Rainbow Moon review: A real grind

Playing the PSN exclusive Rainbow Moon evokes an unusual sort of frustration: it's a victim of wasted potential. This kind of game does a lot of things right, features some neat ideas and fun play elements, but is crippled by one or two major problems – problems so significant that they drag the rest of the product down. All it would take are a couple of fixes to make a great game instead of a merely passable one but, alas, you're stuck with a product that, for everything it does right, is damaged by very obvious flaws.

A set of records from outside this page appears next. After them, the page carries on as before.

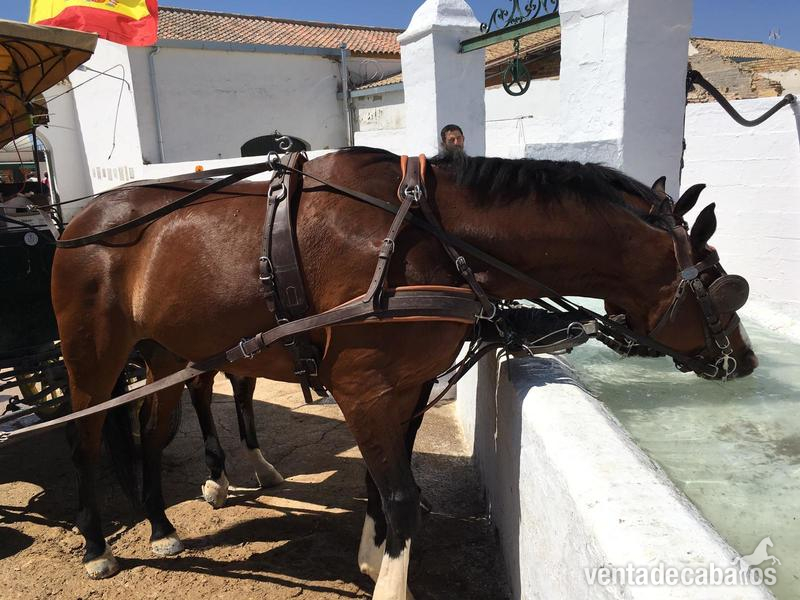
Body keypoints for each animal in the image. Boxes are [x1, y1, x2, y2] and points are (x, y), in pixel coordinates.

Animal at [50, 147, 758, 597]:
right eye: (727, 284)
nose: (745, 360)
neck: (429, 237)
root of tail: (82, 220)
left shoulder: (405, 389)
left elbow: (379, 483)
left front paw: (371, 557)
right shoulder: (365, 389)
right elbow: (401, 495)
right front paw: (390, 583)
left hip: (167, 354)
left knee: (149, 437)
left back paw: (161, 526)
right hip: (93, 358)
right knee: (84, 440)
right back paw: (97, 545)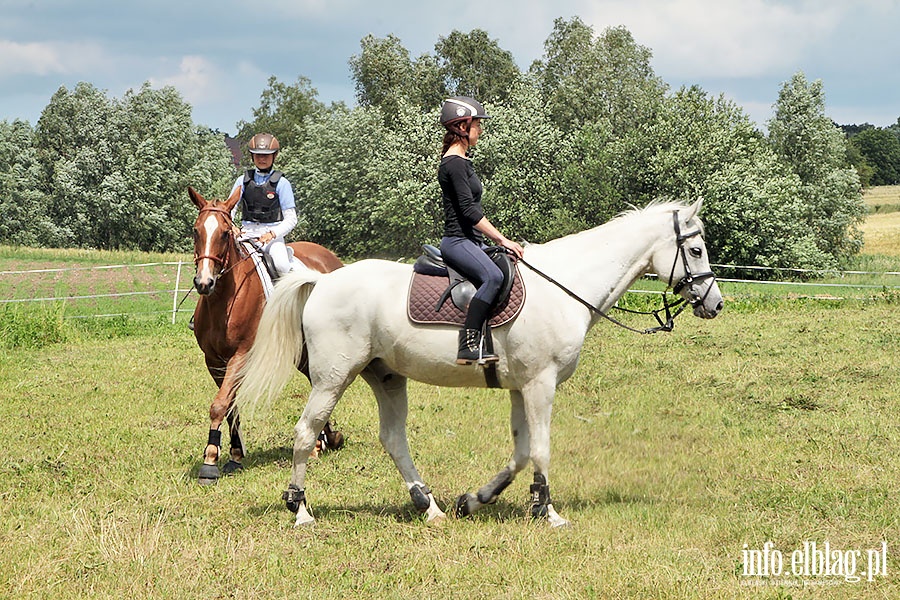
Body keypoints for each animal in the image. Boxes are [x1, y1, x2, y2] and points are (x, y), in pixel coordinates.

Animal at [190, 185, 344, 486]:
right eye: (196, 231)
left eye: (224, 234)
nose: (204, 283)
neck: (224, 299)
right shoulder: (214, 360)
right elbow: (229, 406)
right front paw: (235, 455)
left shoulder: (241, 355)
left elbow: (219, 404)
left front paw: (210, 461)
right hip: (302, 351)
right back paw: (321, 441)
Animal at [237, 198, 724, 524]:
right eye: (696, 250)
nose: (715, 304)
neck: (565, 284)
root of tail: (321, 281)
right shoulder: (541, 384)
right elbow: (541, 449)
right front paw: (548, 512)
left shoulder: (522, 387)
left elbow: (522, 453)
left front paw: (475, 500)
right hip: (333, 378)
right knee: (306, 433)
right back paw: (300, 510)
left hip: (387, 376)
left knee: (393, 438)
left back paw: (430, 506)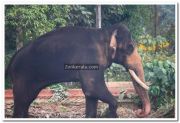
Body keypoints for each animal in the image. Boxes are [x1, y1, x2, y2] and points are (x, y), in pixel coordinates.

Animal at [5, 23, 150, 117]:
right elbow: (92, 88)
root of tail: (11, 61)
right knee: (22, 101)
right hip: (22, 77)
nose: (139, 112)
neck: (104, 32)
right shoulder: (90, 59)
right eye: (130, 47)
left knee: (26, 101)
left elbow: (91, 95)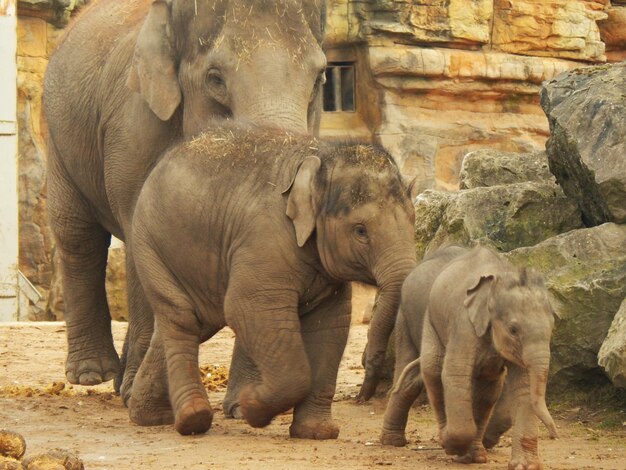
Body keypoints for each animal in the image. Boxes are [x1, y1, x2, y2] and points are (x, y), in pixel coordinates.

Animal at [42, 0, 326, 400]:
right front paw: (136, 392)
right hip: (59, 137)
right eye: (215, 79)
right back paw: (92, 375)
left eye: (320, 79)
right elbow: (143, 230)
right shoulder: (133, 130)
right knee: (78, 236)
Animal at [127, 124, 416, 436]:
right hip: (149, 245)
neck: (320, 157)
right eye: (361, 231)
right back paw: (193, 420)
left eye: (414, 220)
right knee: (182, 319)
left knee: (193, 322)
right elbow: (247, 307)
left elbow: (331, 324)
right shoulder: (264, 240)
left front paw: (316, 433)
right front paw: (251, 407)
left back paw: (150, 417)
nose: (364, 392)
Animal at [380, 246, 556, 470]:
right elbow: (455, 374)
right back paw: (398, 441)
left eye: (552, 327)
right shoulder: (463, 324)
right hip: (414, 319)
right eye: (513, 330)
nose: (554, 435)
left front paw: (525, 466)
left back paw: (474, 456)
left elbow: (520, 387)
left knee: (485, 388)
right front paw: (450, 446)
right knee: (430, 370)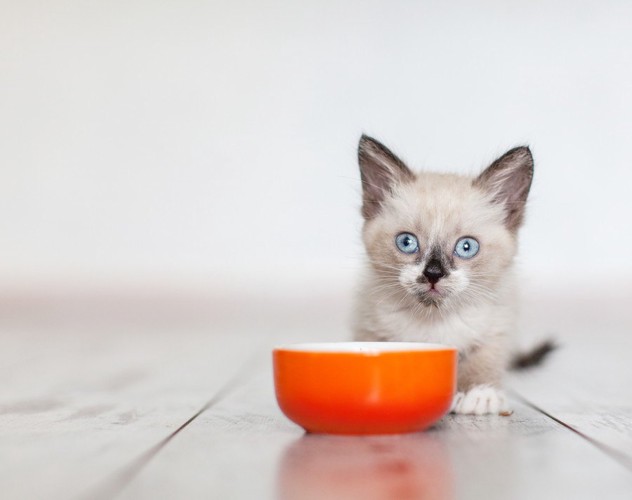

In Rainbow Moon's case, the novel idea is to blend two distinct types of role-playing game into a unique experience. Exploration is done in the overhead, isometric perspective of classic dungeon-crawlers, and both the overworld and the puzzle-filled labyrinths you'll wind up spelunking are littered with copious amounts of loot and roaming beasties out for your blood. Touch one of the monsters on the map, however, and you'll be spirited off to a new playfield: a miniature version of the grid-based arenas so common in strategy-RPGs like Fire Emblem and Final Fantasy Tactics.%Gallery-158468% Here, both you and the enemy forces (which frequently outnumber yours) will take turns moving around and attacking. There's more to combat here than just constantly throwing out attacks while trying to keep yourself alive. You have limited resources – amount of actions per turn, items, points to use more powerful techniques – and you have to manage these while also keeping tabs on things like your position on the battlefield. If you get backed into a corner or against an object that leaves all the attacking beasties out of range, for example, things can become incredibly messy. You'll earn a steady stream of new abilities over time, which gradually expands the depth and nuance of fighting.

It's always risky to combine genres like this, but Rainbow Moon mostly succeeds in that respect. The exploration element is enjoyable. There are lots of loot and secrets to discover, and the game gladly rewards you for treading a bit off the beaten path. Even with some ill-conceived, tacked-on elements (such as character hunger levels and a constant need to light torches in dungeons), puzzling your way through a tricky cavern and emerging with plenty of loot and fetch-quest items proves satisfying. And while it takes a few hours for the full potential of combat to be unlocked – initially you only have a single party member and a single command per turn – once I had more options available to me, I found myself really starting to dig it.

That is, until I hit that first wall where I started encountering enemies way over my head. As I spent up my limited healing items and skills each battle, I realized that, despite all that time and money I just invested in gear and boosting stats, I still needed to gain a few levels just to be able to fight off some skeletons without quaffing a gallon of potion. Yes, your strategy might be solid, and you may have found some great skill combinations or exploits to lock down certain foes, but if you can't last more than a few fights without exhausting your healing supplies, then you just have to get stronger. And that's where the grinding starts up.

Grinding is a common element in most strategy RPGs, and the best examples of the genre know how to either disguise a grind or make it more enjoyable. Disgaea does it with the Item World, randomizing layouts, treasures, bonuses, and enemies to make each session a unique adventure. Final Fantasy Tactics rewards a grind by offering you new abilities and classes to play around with.

Rainbow Moon, however, doesn't offer much in the way of these incentives: eventually you're just going to have to grind to get better stats to get past the next dungeon. Since on-field enemies vanish after you defeat them, you'll have to go for random encounters (which, in a welcome twist, you can willingly choose to engage in or not with a simple button press). Even this is a bit broken, as sometimes you'll fight manageable mobs while, at other times, you'll get a constant spate of 10 high-level foes at once. As there's no option to speed up character movement or action during fights, you may find yourself quickly growing weary of what was once a fun combat engine.

It's this grind, more than anything else, which drags down Rainbow Moon, dividing your time almost equally between genuinely enjoyable dungeon-crawling and frustrating, level-building slog. It's a real shame, as the game has great ideas and a lot of retro charm to it, but it's hard to justify investing so much time into it when you're not really enjoying yourself. There's no denying that Rainbow Moon offers a lot of game time for its $15 price tag – I just wish more of that time was dedicated to fun exploration and fighting instead of tedious grinding.

This review is based on a PSN download of Rainbow Moon, provided by Eastasiasoft.